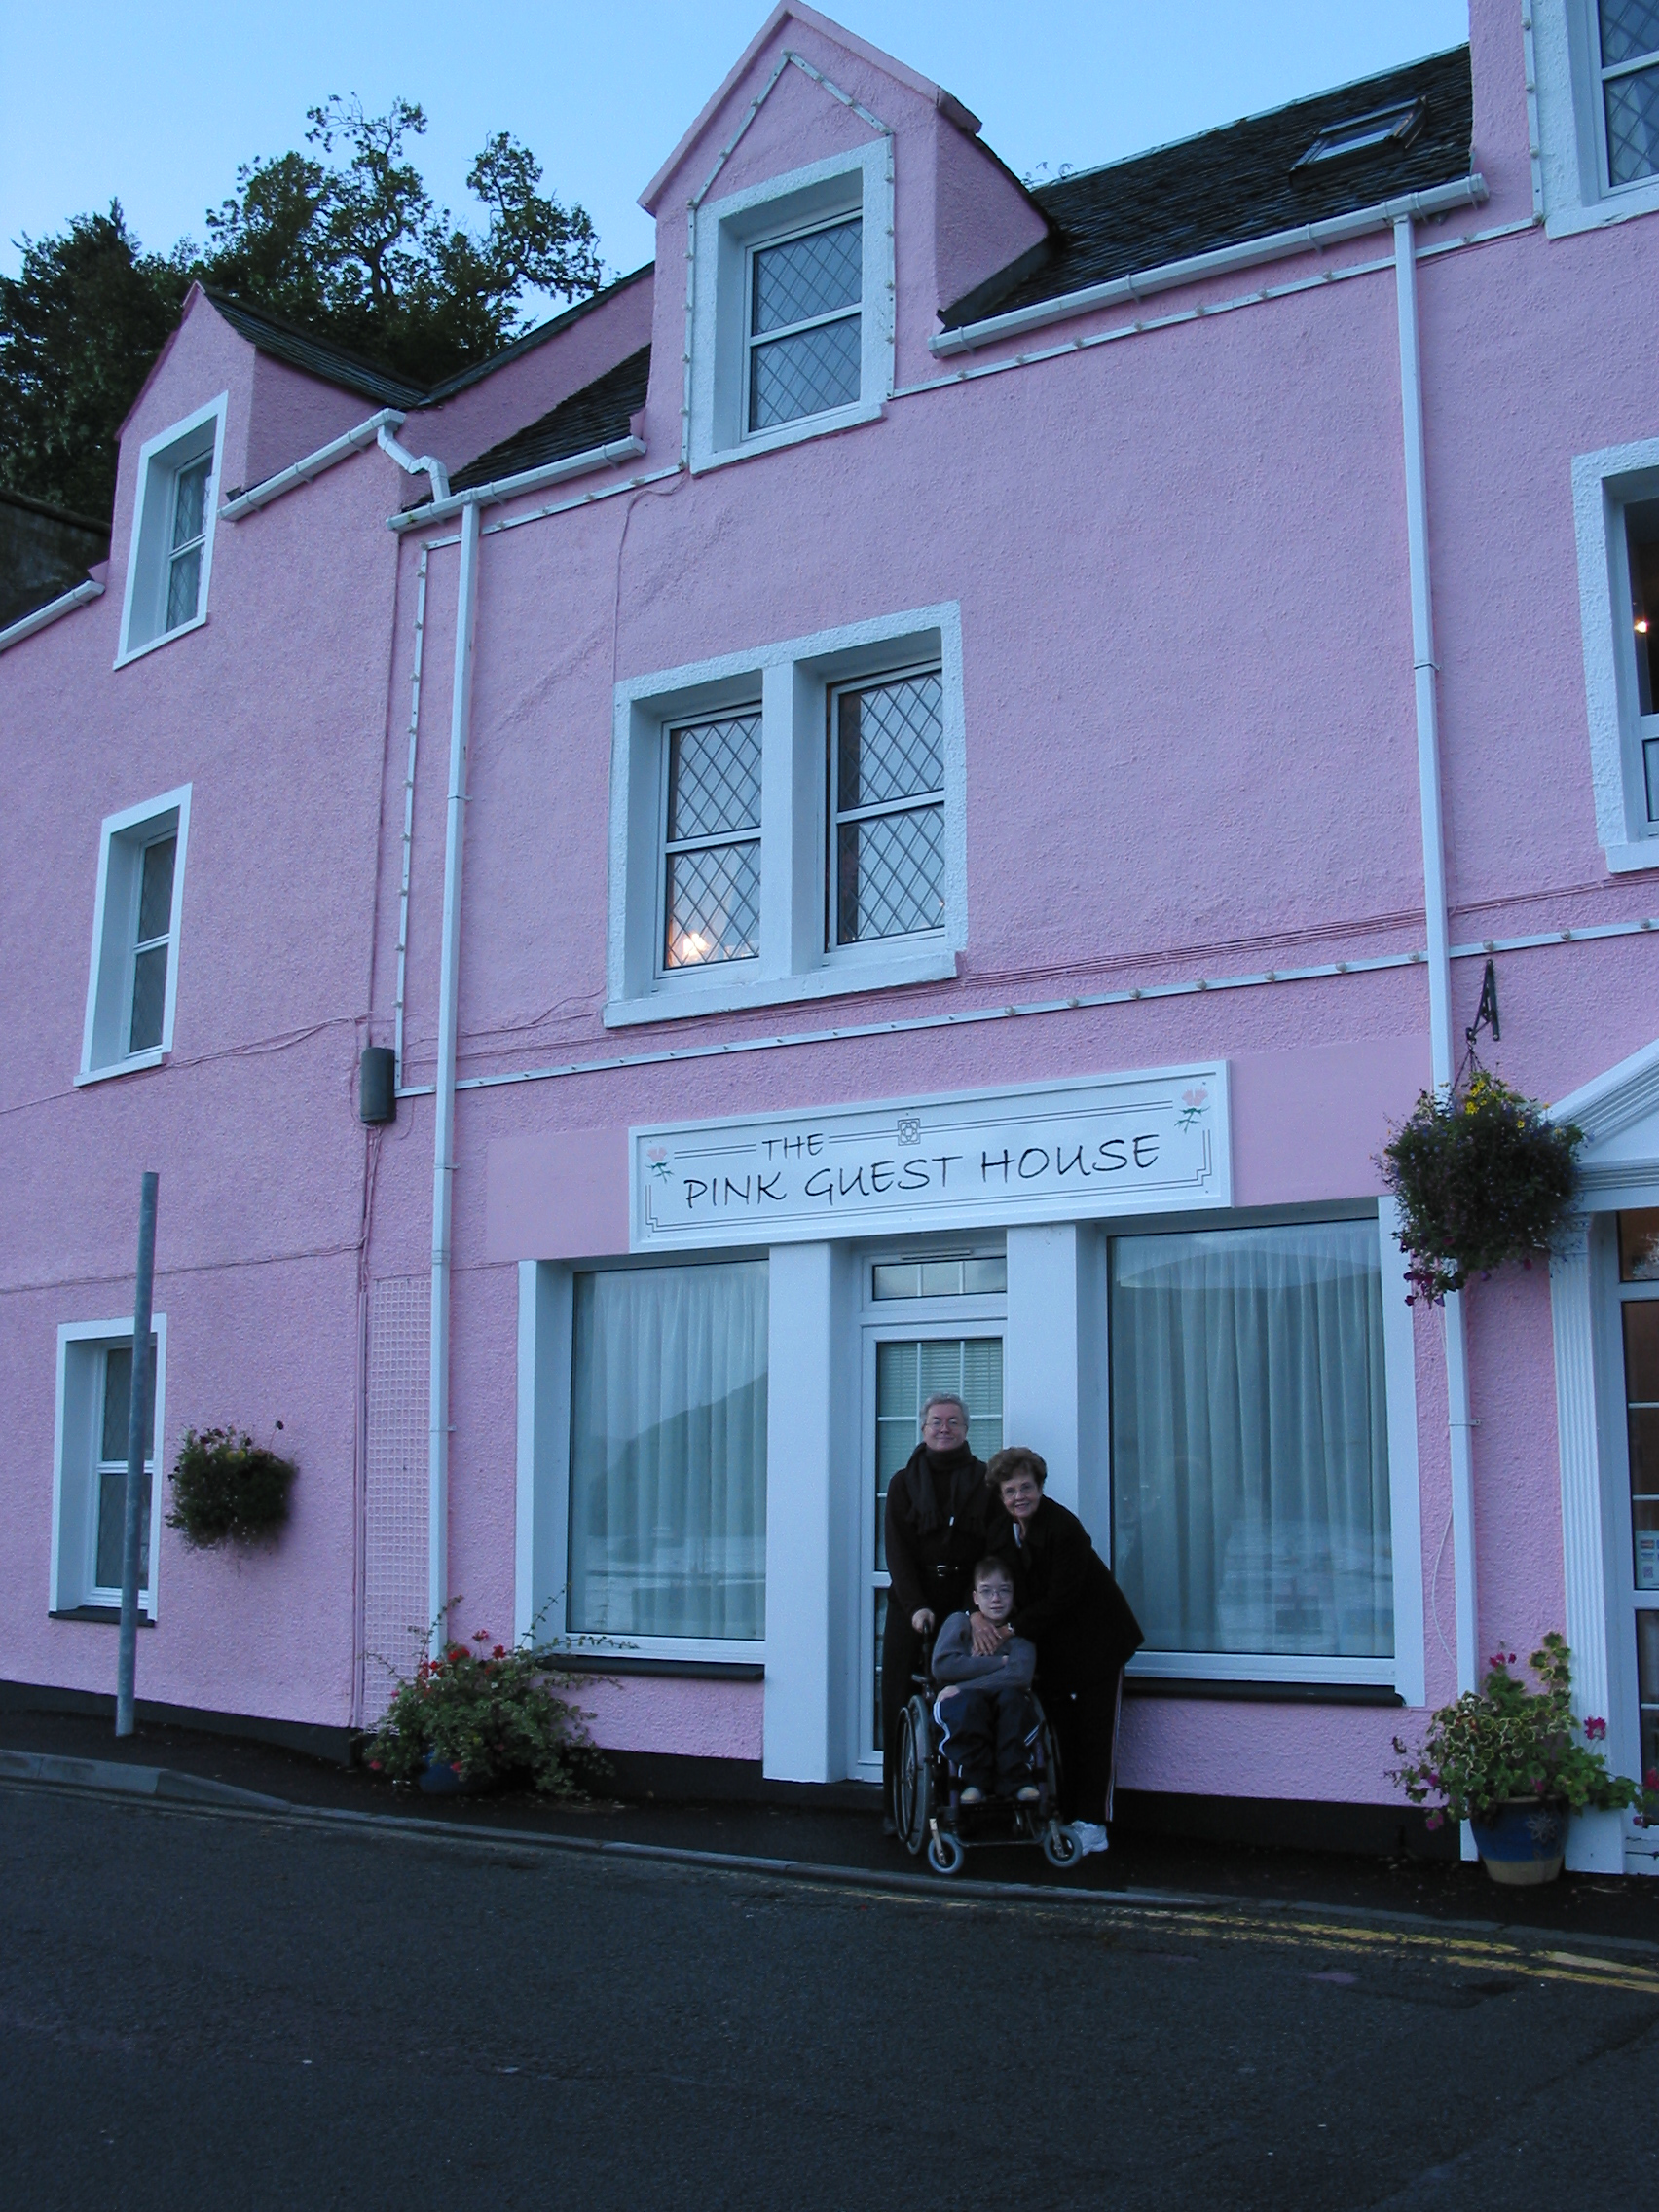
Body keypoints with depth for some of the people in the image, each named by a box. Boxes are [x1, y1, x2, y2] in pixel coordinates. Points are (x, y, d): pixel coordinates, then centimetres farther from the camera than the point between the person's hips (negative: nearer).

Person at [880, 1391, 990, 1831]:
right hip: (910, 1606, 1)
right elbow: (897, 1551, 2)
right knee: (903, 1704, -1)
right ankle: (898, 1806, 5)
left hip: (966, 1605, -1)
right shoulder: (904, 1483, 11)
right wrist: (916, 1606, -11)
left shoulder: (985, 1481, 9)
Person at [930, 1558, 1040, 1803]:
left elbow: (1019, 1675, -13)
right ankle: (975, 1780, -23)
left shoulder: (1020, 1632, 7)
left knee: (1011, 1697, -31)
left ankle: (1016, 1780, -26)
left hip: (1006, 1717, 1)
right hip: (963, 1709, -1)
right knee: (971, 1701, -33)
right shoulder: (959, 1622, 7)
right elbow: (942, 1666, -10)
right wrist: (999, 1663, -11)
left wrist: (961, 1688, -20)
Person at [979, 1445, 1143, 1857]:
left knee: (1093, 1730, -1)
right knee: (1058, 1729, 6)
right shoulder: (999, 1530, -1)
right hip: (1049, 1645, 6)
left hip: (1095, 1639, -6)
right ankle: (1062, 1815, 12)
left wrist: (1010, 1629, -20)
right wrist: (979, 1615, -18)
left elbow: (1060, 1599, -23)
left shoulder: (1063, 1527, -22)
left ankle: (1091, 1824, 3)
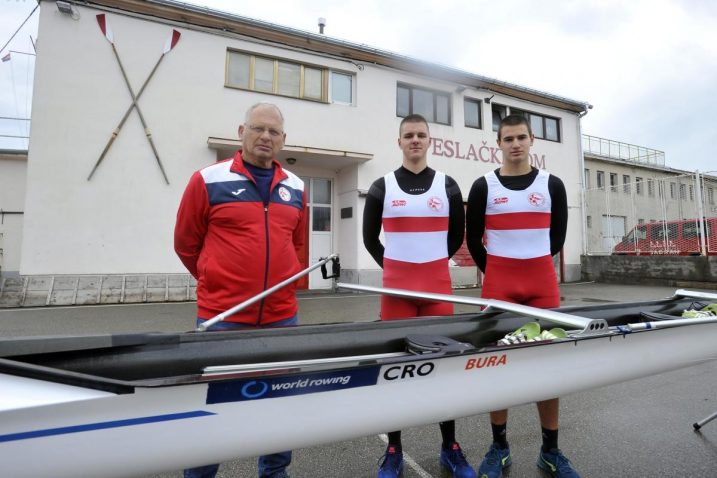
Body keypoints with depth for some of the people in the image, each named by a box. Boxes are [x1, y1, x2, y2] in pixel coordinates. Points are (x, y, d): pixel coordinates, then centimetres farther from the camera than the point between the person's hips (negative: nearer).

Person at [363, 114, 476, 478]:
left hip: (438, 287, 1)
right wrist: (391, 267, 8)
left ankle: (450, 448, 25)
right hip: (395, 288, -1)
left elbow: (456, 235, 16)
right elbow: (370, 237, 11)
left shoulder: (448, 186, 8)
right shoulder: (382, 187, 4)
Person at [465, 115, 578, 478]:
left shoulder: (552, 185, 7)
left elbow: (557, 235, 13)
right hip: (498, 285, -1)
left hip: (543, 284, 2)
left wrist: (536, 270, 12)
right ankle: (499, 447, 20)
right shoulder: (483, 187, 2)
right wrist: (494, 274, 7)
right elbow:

▶ _Problem to solve_
When you reproduce the data shown above, keep each line exact and omit every picture.

▶ _Exercise output_
Body keypoints with depth for some of the people in the image, each named by a box. Boxes are [x1, y1, x2, y2] in pixel coordinates. Points are (x, y, d): pixel coordinates, then centimetres farther from the camera than the point between the person's hips (negative: nearer).

Person at [880, 1391, 990, 1831]:
right hip: (910, 1606, 1)
right elbow: (897, 1551, 2)
right knee: (903, 1704, -1)
right ankle: (898, 1806, 5)
left hip: (966, 1605, -1)
right shoulder: (904, 1483, 11)
right wrist: (916, 1606, -11)
left shoulder: (985, 1481, 9)
Person at [930, 1558, 1040, 1803]:
left elbow: (1019, 1675, -13)
right ankle: (975, 1780, -23)
left shoulder: (1020, 1632, 7)
left knee: (1011, 1697, -31)
left ankle: (1016, 1780, -26)
left hip: (1006, 1717, 1)
right hip: (963, 1709, -1)
right knee: (971, 1701, -33)
right shoulder: (959, 1622, 7)
right elbow: (942, 1666, -10)
right wrist: (999, 1663, -11)
left wrist: (961, 1688, -20)
Person at [979, 1445, 1143, 1857]:
left knee: (1093, 1730, -1)
right knee: (1058, 1729, 6)
right shoulder: (999, 1530, -1)
right hip: (1049, 1645, 6)
left hip: (1095, 1639, -6)
right ankle: (1062, 1815, 12)
left wrist: (1010, 1629, -20)
right wrist: (979, 1615, -18)
left elbow: (1060, 1599, -23)
left shoulder: (1063, 1527, -22)
left ankle: (1091, 1824, 3)
Body keypoints with depth for some of the people in the image, each named by a box. Boxes are [x1, y1, x2, y2] in pixel coordinates. Points are (x, y, d): pixel coordinates, then centimetres farther from the camera than the point between the person's hips (negative: nearer).

Person at [363, 114, 476, 478]:
left hip: (438, 287, 1)
right wrist: (391, 267, 8)
left ankle: (450, 448, 25)
right hip: (395, 288, -1)
left elbow: (456, 235, 16)
right elbow: (370, 237, 11)
left shoulder: (448, 186, 8)
right shoulder: (382, 187, 4)
Person at [465, 115, 578, 478]:
left shoulder: (552, 185, 7)
left elbow: (557, 235, 13)
right hip: (498, 285, -1)
left hip: (543, 284, 2)
left wrist: (536, 270, 12)
right ankle: (499, 447, 20)
right shoulder: (483, 187, 2)
right wrist: (494, 274, 7)
right elbow:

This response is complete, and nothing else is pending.